7 white balls and 5 black balls. Find the probability that the 6th ball drawn is white, while...

Question

A box contains 7 identical white balls and 5 identical black balls. They are to be drawn randomly, one at a time without replacement, until the box is empty. Find the probability that the 6th ball drawn is white, while before that exactly 3 black balls are drawn.

I thought the problem this way:

There are $\dfrac{12!}{7!5!}=792$ ways to order the balls in general. Then, if we fix black,black,black,white we have eight other balls to place in the other bins, which is $\dfrac{8!}{6!2!}=28$. Therefore the probability is $\dfrac{28}{792}=\dfrac{7}{198}$. But the book says the answer is $\dfrac{25}{132}$, why tho!?

Answer 1

First, we need the probability that among the first five balls, excactly three were black (and therefore two were white). This is a standard hypergeometric probability exercise, and the answer is $$ \frac{\binom53\binom72}{\binom{12}5} = \frac{35}{132} $$ Then, the probability that after this, the sixth ball is white. At this point there are seven balls left, and five of them are white.
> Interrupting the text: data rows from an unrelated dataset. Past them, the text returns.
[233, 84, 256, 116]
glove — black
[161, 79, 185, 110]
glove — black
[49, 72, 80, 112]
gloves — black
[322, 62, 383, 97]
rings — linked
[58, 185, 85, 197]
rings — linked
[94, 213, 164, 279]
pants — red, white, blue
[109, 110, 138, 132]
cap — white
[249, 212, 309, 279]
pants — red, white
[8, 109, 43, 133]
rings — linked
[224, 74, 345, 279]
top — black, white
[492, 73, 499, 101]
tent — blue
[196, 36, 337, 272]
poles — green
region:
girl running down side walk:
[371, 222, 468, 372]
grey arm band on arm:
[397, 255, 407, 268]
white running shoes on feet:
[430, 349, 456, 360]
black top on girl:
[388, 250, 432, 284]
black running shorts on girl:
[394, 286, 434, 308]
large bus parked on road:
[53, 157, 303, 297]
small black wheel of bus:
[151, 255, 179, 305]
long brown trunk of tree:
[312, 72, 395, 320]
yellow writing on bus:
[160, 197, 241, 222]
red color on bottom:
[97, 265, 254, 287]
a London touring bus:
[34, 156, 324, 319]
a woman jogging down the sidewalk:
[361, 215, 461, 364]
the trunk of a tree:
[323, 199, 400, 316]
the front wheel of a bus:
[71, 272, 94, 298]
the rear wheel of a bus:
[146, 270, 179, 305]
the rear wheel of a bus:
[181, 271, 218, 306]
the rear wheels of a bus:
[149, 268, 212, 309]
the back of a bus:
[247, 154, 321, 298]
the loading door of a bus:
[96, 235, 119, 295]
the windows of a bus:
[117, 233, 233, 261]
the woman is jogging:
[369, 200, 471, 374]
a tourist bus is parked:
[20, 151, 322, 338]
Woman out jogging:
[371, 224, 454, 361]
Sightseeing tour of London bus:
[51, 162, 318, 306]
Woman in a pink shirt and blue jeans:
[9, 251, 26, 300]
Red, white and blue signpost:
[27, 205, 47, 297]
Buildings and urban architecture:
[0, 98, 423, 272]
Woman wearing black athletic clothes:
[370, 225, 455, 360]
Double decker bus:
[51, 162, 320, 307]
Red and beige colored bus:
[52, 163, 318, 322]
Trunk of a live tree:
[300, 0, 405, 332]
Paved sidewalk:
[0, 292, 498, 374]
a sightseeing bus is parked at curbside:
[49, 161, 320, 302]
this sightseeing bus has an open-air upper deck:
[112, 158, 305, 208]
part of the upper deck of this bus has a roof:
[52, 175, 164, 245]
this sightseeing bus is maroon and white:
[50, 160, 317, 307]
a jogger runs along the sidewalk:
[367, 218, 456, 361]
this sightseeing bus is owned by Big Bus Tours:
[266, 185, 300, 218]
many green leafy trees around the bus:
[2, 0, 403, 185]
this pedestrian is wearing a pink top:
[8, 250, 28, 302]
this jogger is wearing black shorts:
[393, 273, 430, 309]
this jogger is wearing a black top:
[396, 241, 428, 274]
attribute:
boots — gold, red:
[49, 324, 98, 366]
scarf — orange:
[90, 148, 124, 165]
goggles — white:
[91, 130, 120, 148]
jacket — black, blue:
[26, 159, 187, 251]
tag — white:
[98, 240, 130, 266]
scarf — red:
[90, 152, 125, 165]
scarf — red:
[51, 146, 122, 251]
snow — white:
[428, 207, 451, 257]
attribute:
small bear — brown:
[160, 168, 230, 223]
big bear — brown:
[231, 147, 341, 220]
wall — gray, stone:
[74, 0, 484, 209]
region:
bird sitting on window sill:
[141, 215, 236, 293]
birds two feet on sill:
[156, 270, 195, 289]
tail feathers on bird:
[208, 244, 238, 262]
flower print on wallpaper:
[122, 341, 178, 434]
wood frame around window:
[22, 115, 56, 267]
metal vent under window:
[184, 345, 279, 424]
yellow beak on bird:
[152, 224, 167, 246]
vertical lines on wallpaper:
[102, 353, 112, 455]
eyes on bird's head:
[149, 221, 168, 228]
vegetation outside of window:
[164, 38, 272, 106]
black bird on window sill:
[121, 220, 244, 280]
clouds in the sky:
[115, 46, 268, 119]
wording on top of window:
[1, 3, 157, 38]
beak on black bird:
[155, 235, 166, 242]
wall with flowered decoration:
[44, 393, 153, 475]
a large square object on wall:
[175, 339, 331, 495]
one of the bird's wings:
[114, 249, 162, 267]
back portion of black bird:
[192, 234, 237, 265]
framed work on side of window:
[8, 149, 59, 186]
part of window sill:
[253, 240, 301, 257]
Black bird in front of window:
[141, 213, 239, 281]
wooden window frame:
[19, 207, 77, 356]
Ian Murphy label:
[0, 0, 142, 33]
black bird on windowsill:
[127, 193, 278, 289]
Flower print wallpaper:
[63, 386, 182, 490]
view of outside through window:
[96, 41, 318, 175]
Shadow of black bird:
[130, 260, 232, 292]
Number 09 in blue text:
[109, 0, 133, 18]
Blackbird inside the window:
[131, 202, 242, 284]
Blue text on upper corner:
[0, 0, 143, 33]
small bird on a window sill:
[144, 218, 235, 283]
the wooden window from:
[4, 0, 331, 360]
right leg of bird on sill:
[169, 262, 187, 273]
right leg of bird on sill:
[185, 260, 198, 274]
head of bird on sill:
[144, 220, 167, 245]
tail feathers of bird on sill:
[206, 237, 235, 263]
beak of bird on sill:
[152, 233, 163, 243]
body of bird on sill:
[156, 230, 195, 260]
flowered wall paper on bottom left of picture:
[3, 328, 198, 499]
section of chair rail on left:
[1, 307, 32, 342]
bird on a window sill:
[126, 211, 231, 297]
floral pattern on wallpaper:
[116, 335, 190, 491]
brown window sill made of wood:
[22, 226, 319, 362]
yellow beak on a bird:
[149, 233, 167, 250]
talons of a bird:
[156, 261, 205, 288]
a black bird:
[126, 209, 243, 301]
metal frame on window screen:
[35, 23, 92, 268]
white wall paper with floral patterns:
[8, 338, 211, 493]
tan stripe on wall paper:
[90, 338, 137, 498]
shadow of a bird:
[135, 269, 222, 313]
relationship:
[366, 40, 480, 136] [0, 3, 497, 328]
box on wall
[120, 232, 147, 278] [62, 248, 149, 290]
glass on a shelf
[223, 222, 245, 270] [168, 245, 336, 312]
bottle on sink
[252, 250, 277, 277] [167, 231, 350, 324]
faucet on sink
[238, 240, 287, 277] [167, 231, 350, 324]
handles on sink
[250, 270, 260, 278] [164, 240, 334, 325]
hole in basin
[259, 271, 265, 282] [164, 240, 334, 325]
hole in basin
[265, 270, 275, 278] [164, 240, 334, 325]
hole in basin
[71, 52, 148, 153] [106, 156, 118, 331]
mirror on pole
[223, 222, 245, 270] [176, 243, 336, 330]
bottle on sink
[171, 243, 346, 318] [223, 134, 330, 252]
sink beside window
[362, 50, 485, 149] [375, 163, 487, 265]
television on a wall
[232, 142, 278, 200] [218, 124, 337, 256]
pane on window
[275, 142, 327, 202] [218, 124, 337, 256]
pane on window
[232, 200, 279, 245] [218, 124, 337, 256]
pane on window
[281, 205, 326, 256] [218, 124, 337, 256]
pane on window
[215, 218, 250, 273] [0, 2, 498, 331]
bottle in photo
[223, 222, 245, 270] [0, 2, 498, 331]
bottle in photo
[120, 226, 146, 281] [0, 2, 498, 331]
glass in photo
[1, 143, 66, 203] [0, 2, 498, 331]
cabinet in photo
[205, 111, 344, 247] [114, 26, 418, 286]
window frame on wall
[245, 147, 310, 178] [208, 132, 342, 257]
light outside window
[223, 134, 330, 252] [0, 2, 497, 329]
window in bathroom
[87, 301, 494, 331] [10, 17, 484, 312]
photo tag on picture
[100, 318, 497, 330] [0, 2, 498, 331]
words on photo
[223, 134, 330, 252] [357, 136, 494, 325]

So the probability of drawing one of them as the seventh ball is $$ \frac{5}{7} $$ Now just multiply these two probabilities together, and you get your $\frac{25}{132}$.

Answer 2

The probability that, in the first five balls, exactly three are black, is $$\frac{\binom{5}{3}\binom{7}{2}}{\binom{12}{5}} = \frac{35}{132}$$ since there are $\binom{5}{3}$ ways of drawing the black balls, $\binom{7}{2}$ ways of drawing the white balls, and $\binom{12}{5}$ ways of drawing five balls without restriction.

After those five are drawn, there are five white and two black balls left, so the probability that the sixth ball is white is $\frac{5}{7}$. Multiplying those together gives $\frac{25}{132}$.

Answer 3

Alternatively: The outcomes are: $$BBBWWW, BBWBWW, BBWWBW, BWBBWW, BWBWBW, \\ BWWBBW, WBBBWW, WBBWBW, WBWBBW, WWBBBW.$$ Hence the probability is: $$10\cdot \frac{5\cdot 4\cdot 3\cdot 7\cdot 6\cdot 5}{12\cdot 11\cdot 10\cdot 9\cdot 8\cdot 7}=\frac{25}{132}.$$

Answer 4

As posed:

No combinatorics necessary, it's an obfuscation.

Because exactly three black balls (and therefor two white) were drawn first, when you go to draw the sixth ball there must be 2 black and 5 white remaining.

Thus, the probability of drawing white is simply 5/7.

...but as @jpmc26 points out, the question probably means to ask, "what is the probability of drawing three blacks and two whites, and then drawing a white."